The practice of “wigging”, to dress a man as a woman for stunt double purposes, has never really been erased, even as stunt women become more common. In 2018, stuntman Deven MacNair filed what would have been the first legal complaint against the “historic sexism” of wigging. She felt she had been overlooked for a driving stunt on film in favor of her male colleague, who put on a wig to double-cross Kate Bosworth. MacNair later told the Guardian that she felt her opposition to the practice had hurt her standing in the stunt world and hampered her ability to find work.

This historical sexism also has an insidious racist aspect. White performers have often been known to don blackface to dub black actors, a practice known as “painting down”. As pioneering black performers like Jadi David dubbed for Pam Grier in the ’70s, racial disparities in the field have been exacerbated by such archaic practices. Crystal Santos, a stuntwoman who campaigned against bottom painting, described him in a statement to Deadline as “useless, antiquated and devoid of moral decency”. Anjelika Washington, who plays on The CWstar girl, expressed himself on Instagram about a series she worked on in 2017 where she was given a white blackface double and a bad afro wig. She even shared a photo of herself standing next to the performer.

Tiffany Abney, a stuntwoman who has doubled for Gabrielle Union and Aisha Tyler, took to social media to highlight the issue at the time, tweeting: “I called on my fellow black stunt performers to post photos of ‘themselves on social networks with actors they I dubbed using the hashtags #BlackStuntWomenExist, #BlackStuntMenExist, #BlackStuntDoublesExist, #BlackStuntPerformersExist. Jwaundace “JC” Candece, who performed stunts for Tiffany Haddish and Viola Davis, founded Stunt POCa stuntman advocacy organization of color that offers mentorship to young black stuntwomen trying to break into a business that often seems to forget it exists.

As stunt work becomes more prevalent in film and its workers are more openly celebrated, it remains infuriating that the Oscars continue to refuse to recognize it as worthy of celebration alongside their industry peers. Despite many years of campaigning by stuntmen and Hollywood personalities, the Academy is reluctant to introduce such a category. Rowe says: “Unfortunately, the Academy has been on a slow road to irrelevance for several years now. Hopefully one day they will recognize that no one is going to see ‘Casting Films’ or ‘Lighting Films’. They’re going to see ‘Action Films!’ »

Gender parity is, as Rowe laments, something “we’ll probably never have,” but that progress is happening.
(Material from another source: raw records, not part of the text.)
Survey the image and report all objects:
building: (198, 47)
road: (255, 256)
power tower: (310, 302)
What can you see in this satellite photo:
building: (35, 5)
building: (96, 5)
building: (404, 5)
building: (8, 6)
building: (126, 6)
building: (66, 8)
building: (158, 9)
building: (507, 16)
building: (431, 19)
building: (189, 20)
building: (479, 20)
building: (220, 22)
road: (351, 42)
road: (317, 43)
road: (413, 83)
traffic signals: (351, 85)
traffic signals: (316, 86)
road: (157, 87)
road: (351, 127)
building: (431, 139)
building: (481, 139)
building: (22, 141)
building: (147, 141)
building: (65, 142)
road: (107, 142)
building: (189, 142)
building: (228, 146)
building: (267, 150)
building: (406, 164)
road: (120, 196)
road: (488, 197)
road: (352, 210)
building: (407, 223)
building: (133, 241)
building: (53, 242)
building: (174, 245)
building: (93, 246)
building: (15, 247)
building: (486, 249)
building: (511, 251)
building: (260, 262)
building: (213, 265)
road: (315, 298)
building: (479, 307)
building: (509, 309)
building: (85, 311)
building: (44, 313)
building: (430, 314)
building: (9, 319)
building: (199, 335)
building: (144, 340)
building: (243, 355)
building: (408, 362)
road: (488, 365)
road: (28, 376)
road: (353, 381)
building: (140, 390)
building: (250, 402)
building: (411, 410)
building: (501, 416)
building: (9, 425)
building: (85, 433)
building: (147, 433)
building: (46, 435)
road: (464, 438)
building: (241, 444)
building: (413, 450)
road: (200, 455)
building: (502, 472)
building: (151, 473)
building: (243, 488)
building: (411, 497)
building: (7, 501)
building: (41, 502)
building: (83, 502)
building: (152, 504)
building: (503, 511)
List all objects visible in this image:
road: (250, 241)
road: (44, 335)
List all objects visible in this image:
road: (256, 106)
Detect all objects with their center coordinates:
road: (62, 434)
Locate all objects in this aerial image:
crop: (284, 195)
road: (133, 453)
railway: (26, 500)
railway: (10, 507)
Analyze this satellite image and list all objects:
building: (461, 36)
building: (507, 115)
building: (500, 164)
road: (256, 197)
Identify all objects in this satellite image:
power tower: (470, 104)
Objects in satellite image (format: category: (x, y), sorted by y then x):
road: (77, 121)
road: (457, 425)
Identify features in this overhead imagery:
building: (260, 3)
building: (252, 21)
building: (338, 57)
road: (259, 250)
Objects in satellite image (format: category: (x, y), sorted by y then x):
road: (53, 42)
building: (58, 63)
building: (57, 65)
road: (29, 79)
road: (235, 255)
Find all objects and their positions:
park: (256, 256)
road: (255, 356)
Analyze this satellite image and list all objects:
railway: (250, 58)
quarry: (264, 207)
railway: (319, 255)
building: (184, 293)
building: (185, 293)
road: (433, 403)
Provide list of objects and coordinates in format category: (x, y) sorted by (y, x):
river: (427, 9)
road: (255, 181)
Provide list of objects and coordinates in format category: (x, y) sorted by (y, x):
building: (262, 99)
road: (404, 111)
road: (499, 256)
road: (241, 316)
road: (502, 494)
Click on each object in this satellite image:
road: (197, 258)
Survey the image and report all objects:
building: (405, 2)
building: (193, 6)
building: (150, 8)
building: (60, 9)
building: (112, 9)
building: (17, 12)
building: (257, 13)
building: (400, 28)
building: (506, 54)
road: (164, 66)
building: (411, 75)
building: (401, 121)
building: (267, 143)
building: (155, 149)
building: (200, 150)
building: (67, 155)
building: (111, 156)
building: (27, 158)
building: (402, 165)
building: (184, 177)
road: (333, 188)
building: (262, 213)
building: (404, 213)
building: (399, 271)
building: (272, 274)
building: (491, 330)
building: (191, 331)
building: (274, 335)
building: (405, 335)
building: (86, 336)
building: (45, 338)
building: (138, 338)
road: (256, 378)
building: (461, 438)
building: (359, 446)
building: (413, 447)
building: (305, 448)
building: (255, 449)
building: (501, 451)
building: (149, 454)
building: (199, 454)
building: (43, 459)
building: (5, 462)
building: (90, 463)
Stunts continue to be hard and often dangerous work, with a 2018 piece from The Hollywood Reporter noting that there had been an increase in injuries and even deaths among performers. SAG-AFTRA has established a new pathway to stunt coordinator eligibility designed to encourage gender and racial parity, and groups like the Stunt Girls Association continue to fight for opportunities, fair pay and appropriate security measures. As Rowe says, “I’d like to see this path we’re on continue. Women are recognized, appreciated and hired for their skills. The door is open, it’s up to us to seize this moment.